In a unattributed decision, the highest judicial body permitted Texas to employ a revised congressional map that may create as many as five additional GOP-friendly districts. The 6-3 decision, handed down on Thursday, approves a appeal by the state to set aside a lower court's ruling that had struck down the redistricting plan in November.

Court's Rationale

The lower court improperly inserted itself into an ongoing primary campaign, creating considerable confusion and disrupting the delicate federal-state balance in elections, the order stated in justifying its decision.

That lower court had previously found that Texas had probably grouped voters by their race – a act known as unconstitutional racial sorting – when it adopted the redistricting plan. It had instructed the state to use the districts drawn after the 2020 census for the next year's election.

Strong Dissent

With a strongly worded dissent, Justice Elena Kagan took issue with the majority's ruling. She stated that it disrespected the work of the district court, pointing out that its ruling was crafted by a judge nominated by ex-President Donald Trump.

We are a higher court than the district court, but we are not a better one when it comes to making such a fact-based decision, Kagan stated in a dissent joined by Justices Sonia Sotomayor and Ketanji Brown Jackson.

The justice went on, Today's ruling guarantees that Texas's new map, with all its boosted political tilt, will govern next year's elections. And it means that many Texas voters, without justification, will be grouped in electoral districts based on their race. And that result, as this court has stated consistently, is a infraction of the law of the land.

Countrywide Map-Drawing Fight

The court's action comes amid a nationwide fight over the redistricting of electoral maps. Texas is a crucial component in pushes to reshape the U.S. House map to bolster a narrow Republican hold. Ordinarily, boundary revision takes place after a decennial population count. Yet the action by Texas Republicans to initiate a aggressive mid-cycle redistricting earlier in the summer sparked a series of events among other states.

GOP lawmakers in states like North Carolina and Missouri have also passed new maps that could add a number of more conservative seats. Democratic lawmakers, meanwhile, have pushed back with their own plans in including California and Virginia, which are intended to balance those potential gains.

Political Reactions

The Texas top lawyer praised the supreme court ruling. In a release, he said the order defended Texas's basic authority to draw a map that secures electoral outcomes favorable to the GOP. Our state is leading the charge to reclaim the nation, one district and one state at a time, he added.

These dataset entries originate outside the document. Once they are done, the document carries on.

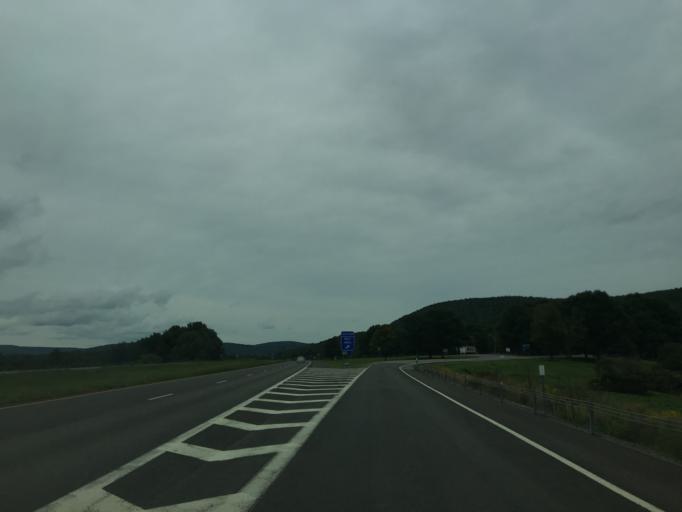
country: US
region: New York
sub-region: Otsego County
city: Unadilla
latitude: 42.3252
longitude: -75.2941
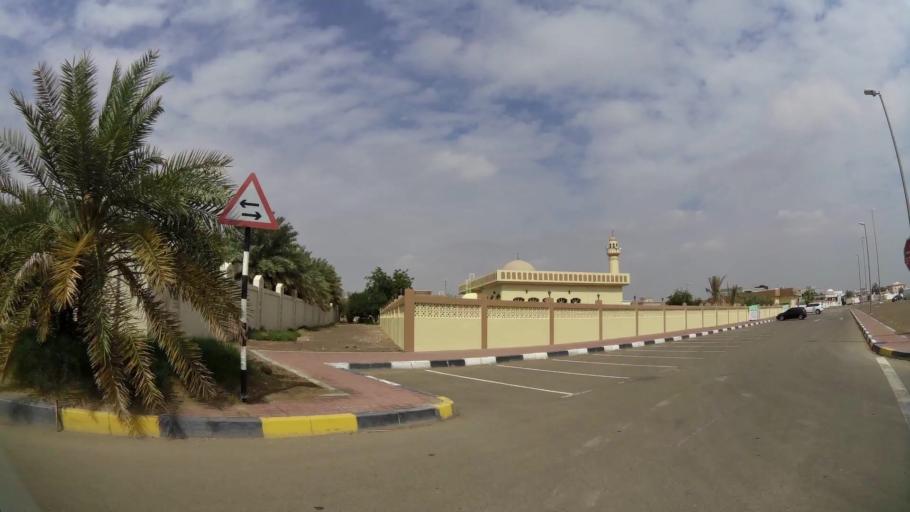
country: AE
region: Abu Dhabi
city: Al Ain
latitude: 24.1983
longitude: 55.8008
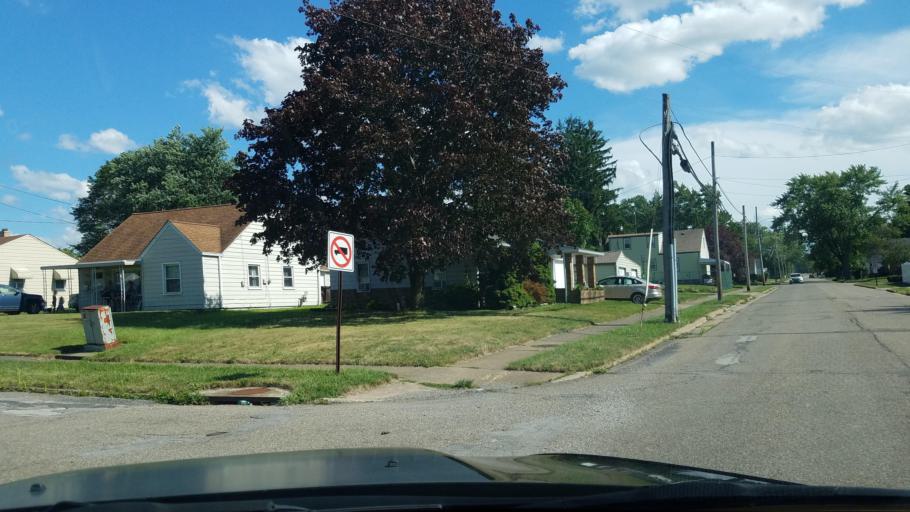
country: US
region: Ohio
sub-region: Mahoning County
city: Struthers
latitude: 41.0597
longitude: -80.6263
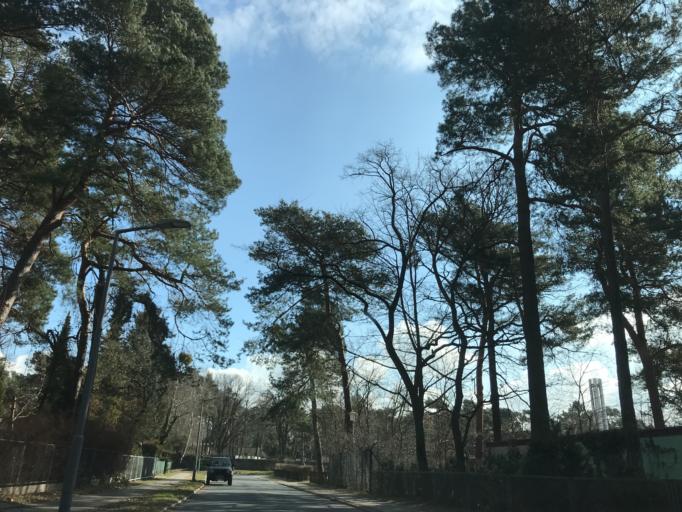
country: DE
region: Berlin
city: Kladow
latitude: 52.4505
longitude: 13.1203
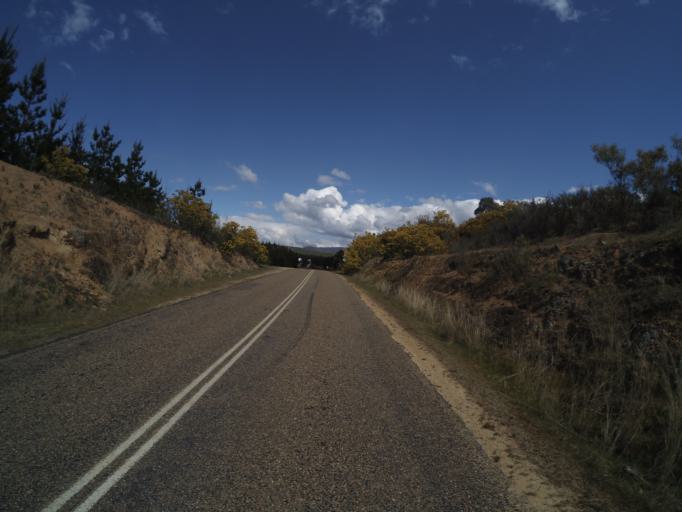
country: AU
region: Australian Capital Territory
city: Macquarie
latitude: -35.3348
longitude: 148.9307
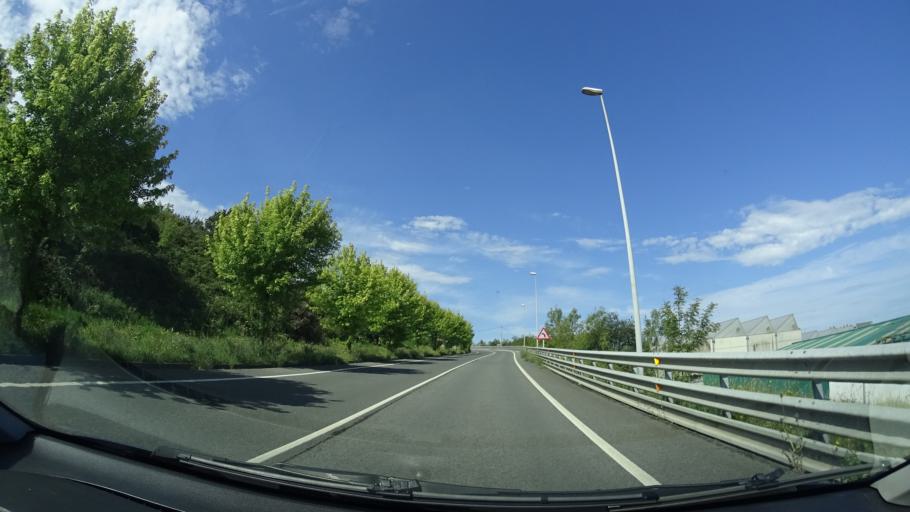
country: ES
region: Basque Country
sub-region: Bizkaia
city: Urtuella
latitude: 43.3058
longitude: -3.0783
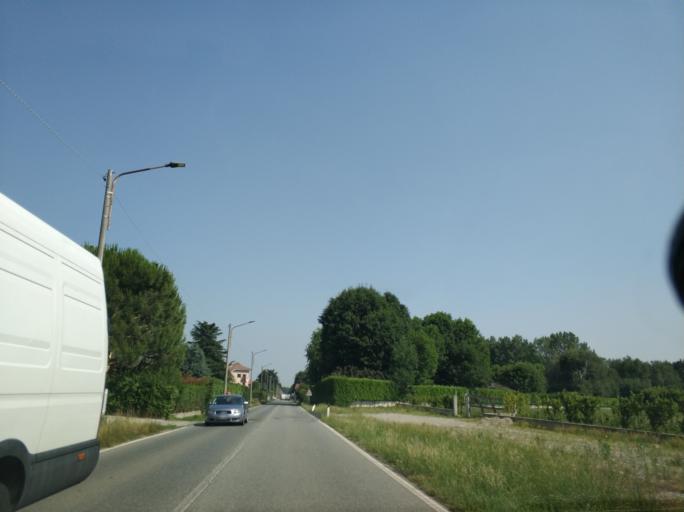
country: IT
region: Piedmont
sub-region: Provincia di Torino
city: Oglianico
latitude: 45.3453
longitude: 7.7077
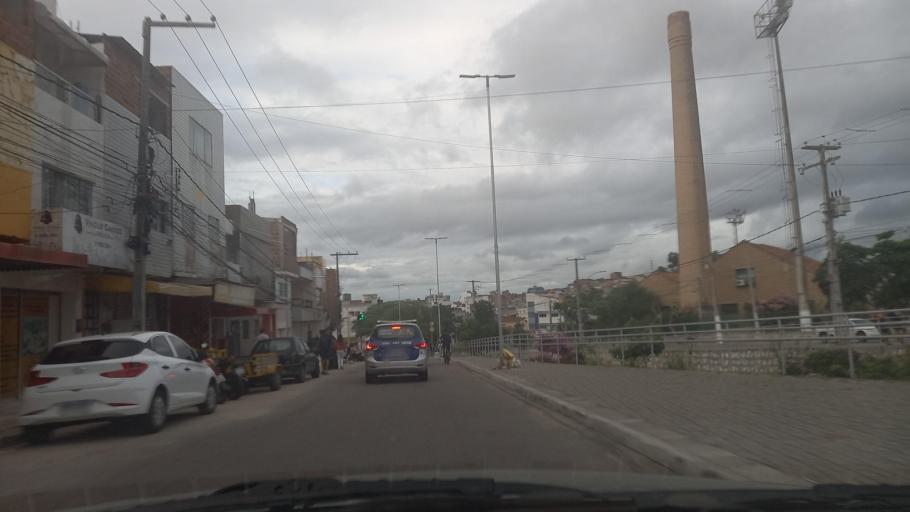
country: BR
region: Pernambuco
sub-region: Caruaru
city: Caruaru
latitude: -8.2822
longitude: -35.9667
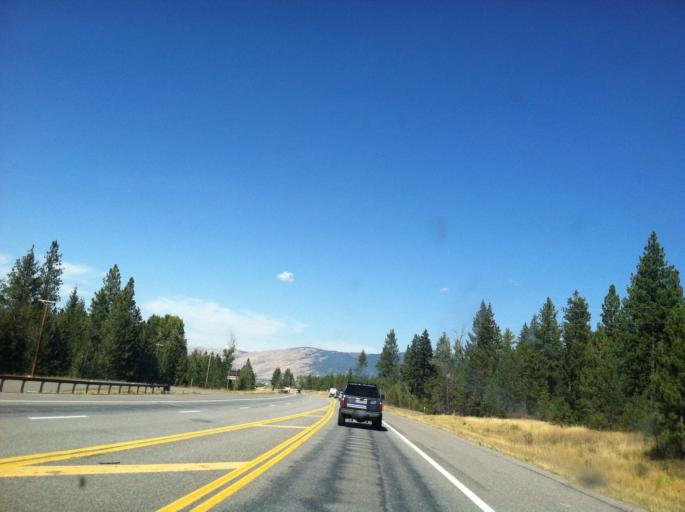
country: US
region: Montana
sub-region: Missoula County
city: Frenchtown
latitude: 47.0912
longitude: -114.0404
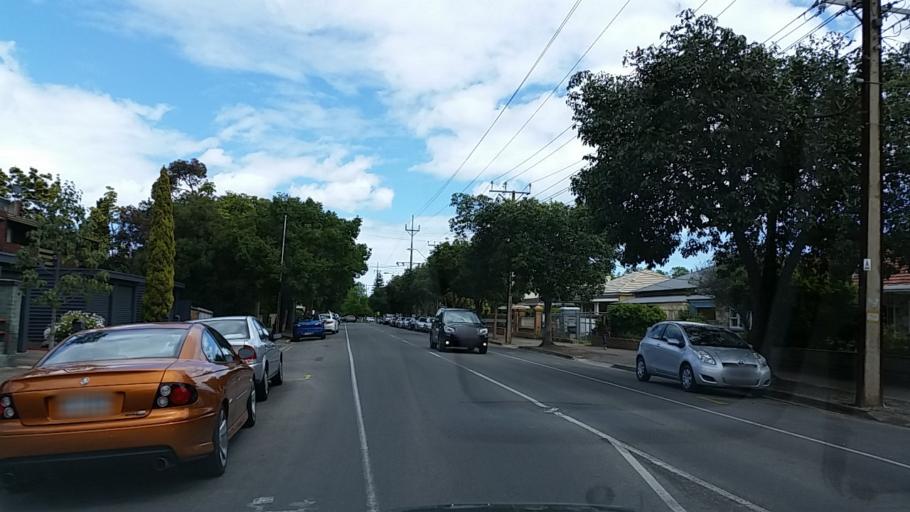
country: AU
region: South Australia
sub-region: Norwood Payneham St Peters
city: Trinity Gardens
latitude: -34.9182
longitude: 138.6340
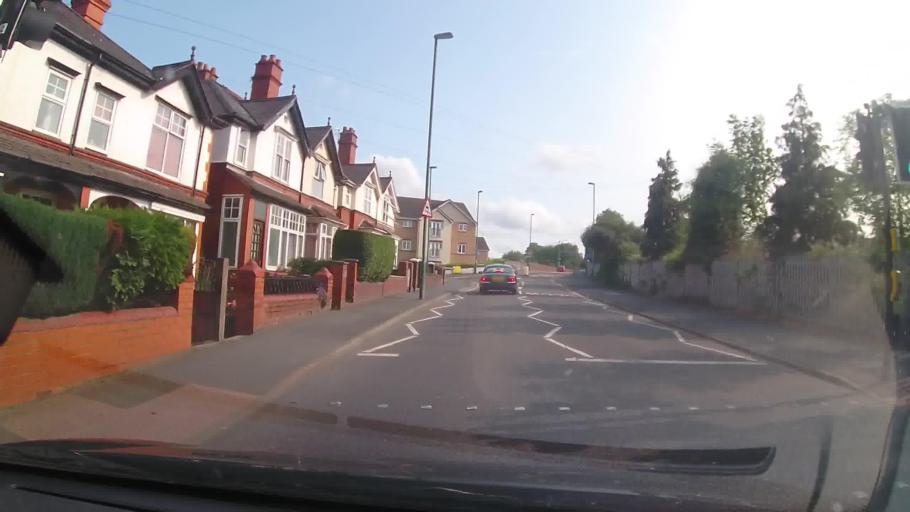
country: GB
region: England
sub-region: Shropshire
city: Shrewsbury
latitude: 52.7183
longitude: -2.7517
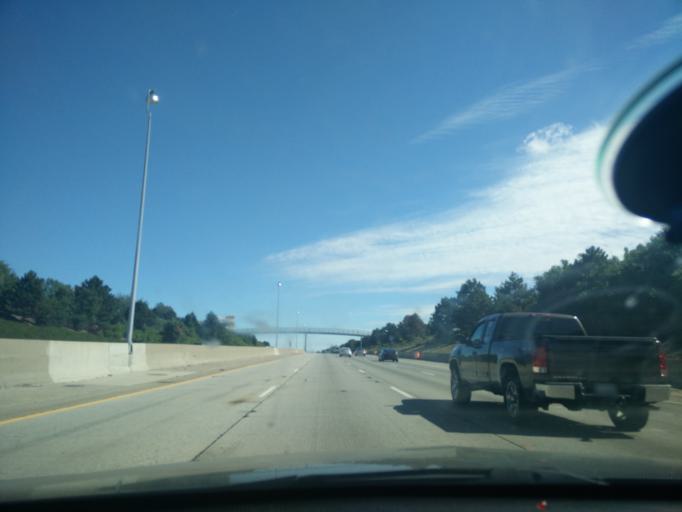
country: US
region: Michigan
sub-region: Macomb County
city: Roseville
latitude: 42.4940
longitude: -82.9596
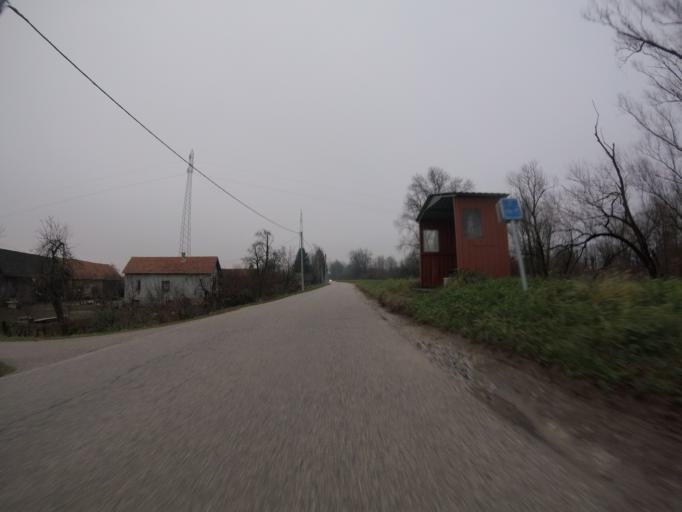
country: HR
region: Sisacko-Moslavacka
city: Lekenik
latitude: 45.6744
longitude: 16.2454
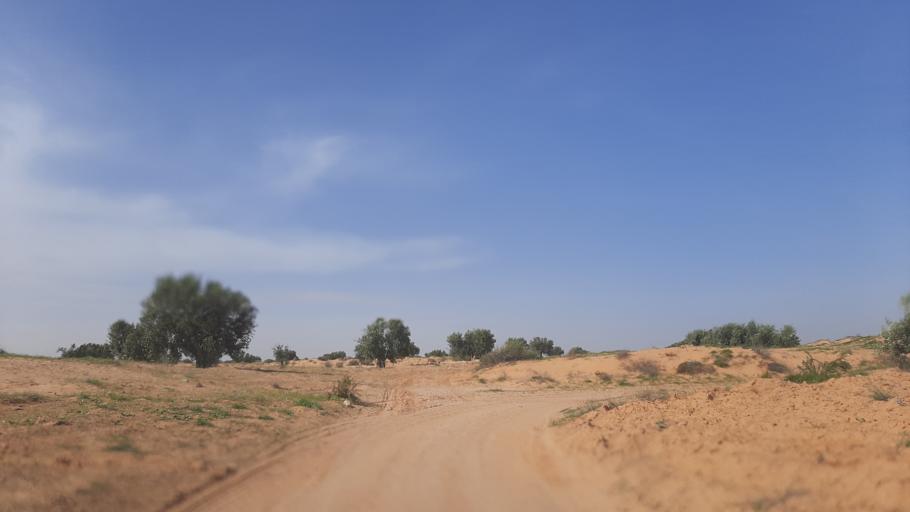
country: TN
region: Madanin
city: Zarzis
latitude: 33.4330
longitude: 10.8086
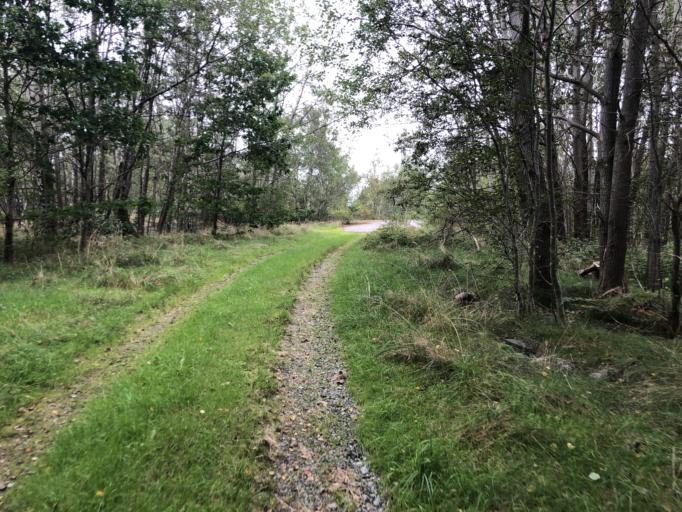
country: SE
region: Vaestra Goetaland
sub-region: Goteborg
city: Majorna
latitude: 57.7294
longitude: 11.8693
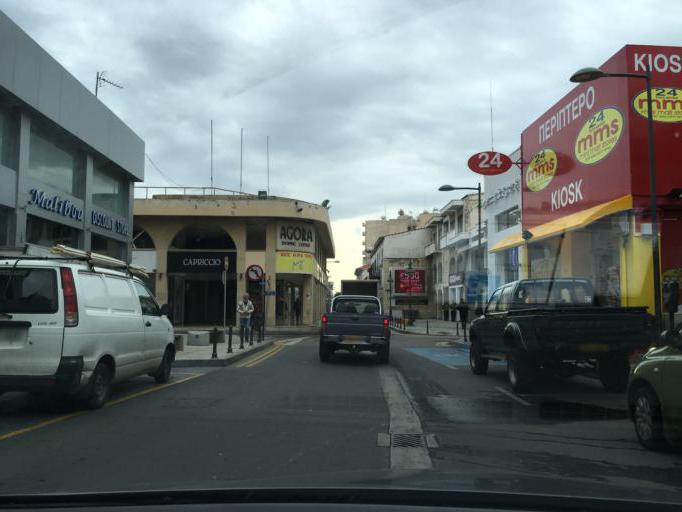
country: CY
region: Limassol
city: Limassol
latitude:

In contrast, Democratic representatives criticized the ruling. It's incredibly disappointing that the Court has rubber stamped a map enacted by Texas Republicans which, simply put, is an extreme, racially gerrymandered map, said the leader of a major party election organization.

A senior Democratic figure said the court had once again shredded its standing by rubber-stamping a race-based map. The ruling demonstrates a willingness to subvert democracy. This Texas plan is a partisan, racially biased scheme to undermine voter will, especially in communities of color, he concluded.